For each row, we first get the column numbers in order of the values in that row (that is, the numbers indicate how the values are ordered).
cols <- apply(D, 1, order)
# we need to transpose the result
cols <- t(cols)
And then get columns 2 to 4 (why not column 1?)
cols <- cols[, 2:4]
cols
## [,1] [,2] [,3]
## A 5 6 4
## B 3 1 5
## C 2 4 1
## D 5 1 3
## E 1 6 4
## F 5 1 2
As we now have the column numbers, we can make the row-column pairs that
we want (rowcols
).
rowcols <- cbind(rep(1:6, each=3), as.vector(t(cols)))
head(rowcols)
## [,1] [,2]
## [1,] 1 5
## [2,] 1 6
## [3,] 1 4
## [4,] 2 3
## [5,] 2 1
## [6,] 2 5
We use these pairs as indices to change the values in matrix Ak3
.
Ak3 <- adj50 * 0
Ak3[rowcols] <- 1
Ak3
## A B C D E F
## A NA 0 0 1 1 1
## B 1 NA 1 0 1 0
## C 1 1 NA 1 0 0
## D 1 0 1 NA 1 0
## E 1 0 0 1 NA 1
## F 1 1 0 0 1 NA
Weights matrix¶
Getting the weights matrix is simple.
W <- 1 / D
round(W, 4)
## A B C D E F
## A Inf 0.0143 0.0144 0.0148 0.0345 0.0219
## B 0.0143 Inf 0.0185 0.0092 0.0101 0.0099
## C 0.0144 0.0185 Inf 0.0147 0.0112 0.0088
## D 0.0148 0.0092 0.0147 Inf 0.0163 0.0095
## E 0.0345 0.0101 0.0112 0.0163 Inf 0.0224
## F 0.0219 0.0099 0.0088 0.0095 0.0224 Inf
Row-normalization is not that difficult either. First get rid if the
Inf
values by changing them to NA
. (Where did the Inf
values
come from?)
W[!is.finite(W)] <- NA
Then compute the row sums.
rtot <- rowSums(W, na.rm=TRUE)
# this is equivalent to
# rtot <- apply(W, 1, sum, na.rm=TRUE)
rtot
## A B C D E F
## 0.09989170 0.06207541 0.06763182 0.06443810 0.09445017 0.07248377
Divide the rows by their totals and check if they row sums add up to 1.
W <- W / rtot
rowSums(W, na.rm=TRUE)
## A B C D E F
## 1 1 1 1 1 1
The values in the columns do not add up to 1.
colSums(W, na.rm=TRUE)
## A B C D E F
## 1.3402904 0.8038417 0.9108116 0.8166821 1.2350790 0.8932953
Question 5: Show how you can do ‘column-normalization’ (Just an exercise, in spatial data analysis this is not a typical thing to do).
Proximity polygons¶
Proximity polygons are discussed on pages 50-52. Here I show how you can
compute these with the voronoi
function in the dismo
package.

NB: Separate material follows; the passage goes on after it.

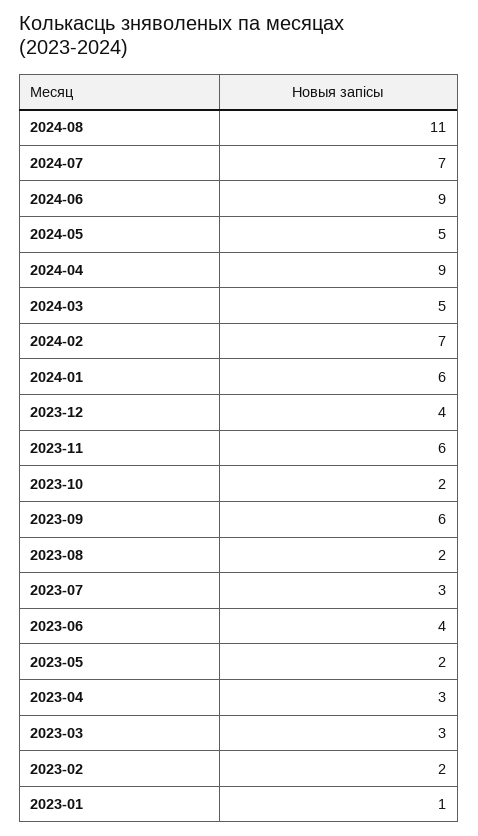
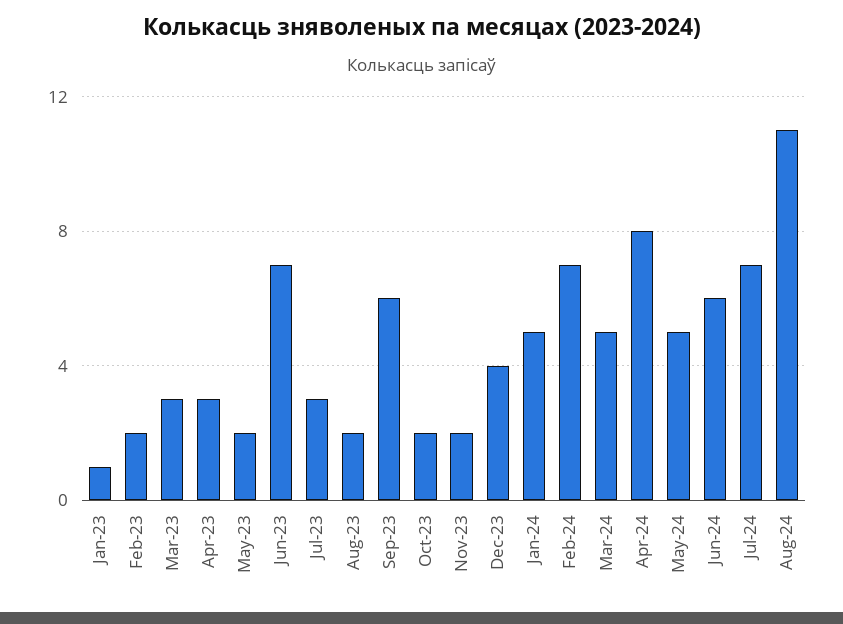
2024-06: 9 -> 6
2024-04: 9 -> 8
2024-01: 6 -> 5
2023-11: 6 -> 2
2023-06: 4 -> 7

We
use the data from the previous example.
library(dismo)
library(deldir)
v <- voronoi(pts)
Here is a plot of our proximity polygons (also known as a Voronoi diagram).
par(mai=rep(0,4))
plot(v, lwd=4, border='gray', col=rainbow(6))
points(pts, pch=20, cex=2)
text(pts+5, toupper(letters[1:6]), cex=1.5)
Note that the voronoi
functions returns a
SpatialPolygonsDataFrame
, a class defined in the package sp
.
This is the class (type of object) that we use to represent geospatial
polygons in R.
class(v)
## [1] "SpatialPolygonsDataFrame"
## attr(,"package")
## [1] "sp"
v
## class : SpatialPolygonsDataFrame
## features : 6
## extent : -9.3, 114.3, -8.9, 121.9 (xmin, xmax, ymin, ymax)
## crs : NA
## variables : 1
## names : id
## min values : 1
## max values : 6
Question 6. The SpatialPolygonDataFrame
class is defined in
package sp. But we never used library('sp')
. So how is it
possible that we have one of such objects?